Общеизвестно, что восточная религиозная традиция запрещает изображать обнаженное тело. Но Шагал пренебрегает этой догмой. Он не только сам творит нагишом (см. выше и ср. с С.Дали в «Тайной жизни»), но, описывая женское тело, нарочито подчёркивает телесность («грудастые девки» и т.д.). Появляются и образы, являющиеся непосредственным цитированием мастеров предыдущих столетий (ср. «Обнажённую над Витебском» М.Шагала с «Венерой с зеркалом» Д.Веласкеса). .
Наряду с этим и в литературе, и в живописи образ матери-мадонны поэтичен и возвышен. Для Шагала мать - источник таланта художника, она отождествляется с его душой. Выражением матери-души в книге становится их общая улыбка: «Ты... улыбаешься, совсем как я. Она моя, эта улыбка...» [Шагал 2000: 61]. Шагал говорит о могиле матери: «Здесь моя душа. Здесь и ищите меня, вот я, мои картины, мои истоки...» [Шагал 2000: 62]. Заметим, что мадонны Шагала (см. картину «Святое семейство», 1909) скорее напоминают таитянок П.Гогена, чем возвышенные образы мадонн итальянских художников Возрождения. Они естественны, телесны и приближены к земле. Кроме того, тема материнства раскрывается художников и в образе беременной женщины, в животе которой изображен человек, причём не младенец, а взрослый (см. картину «Материнство»). Позже образ матери сменяется образом возлюбленной и жены Беллы: «...на бледном лице сияли глаза. Большие, выпуклые, чёрные! Это мои глаза, моя душа!» [Шагал 2000: 173]. Она становится одновременно и музой, и творением художника: «Я смотрю на тебя, и мне кажется, что ты - моё творение...» [Шагал 2000: 302]. Не случайно в живописном творчестве Шагал часто рисует автопортреты с женой.

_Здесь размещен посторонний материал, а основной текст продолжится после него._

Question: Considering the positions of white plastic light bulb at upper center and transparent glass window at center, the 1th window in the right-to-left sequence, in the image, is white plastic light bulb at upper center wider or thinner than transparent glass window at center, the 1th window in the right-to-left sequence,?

Итак, очевидно, что творческое пространство Шагала не ограничено рамками национальной культуры, С одной стороны, восточная религиозная традиция - основа его творчества; с другой, посредством применения достижений западноевропейской живописи происходит расширение тематики и трактовки образов до уровня общечеловеческого. Шагал вписывает искусство своего народа в мировой культурную традицию, сохранив самобытность еврейского мировосприятия. В творчестве Шагала, таким образом, происходит взаимовлияние и взаимообогащение культур Востока и Запада.
Список литературы Восток и запад в творчестве Марка Шагала
- Антоненко С. Идеология хасидизма дала возможность возрождения еврейской жизни в России - Родина. 2000. № 9.
- Апчинская Н.В. Предисловие //Шагал М. Моя жизнь. М.: ЭЛЛИС ЛАК, 1994.
- Волошин М. Лики творчества. Ленинград: Наука, 1988.
- Зингерман Б.И. Земля и небо в творчестве Шагала // На грани тысячелетий: Мир и человек в искусстве 20 века. М.: Наука, 1994.
- Каменский А.А. Марк Шагал и Россия. М.: Знание, 1988.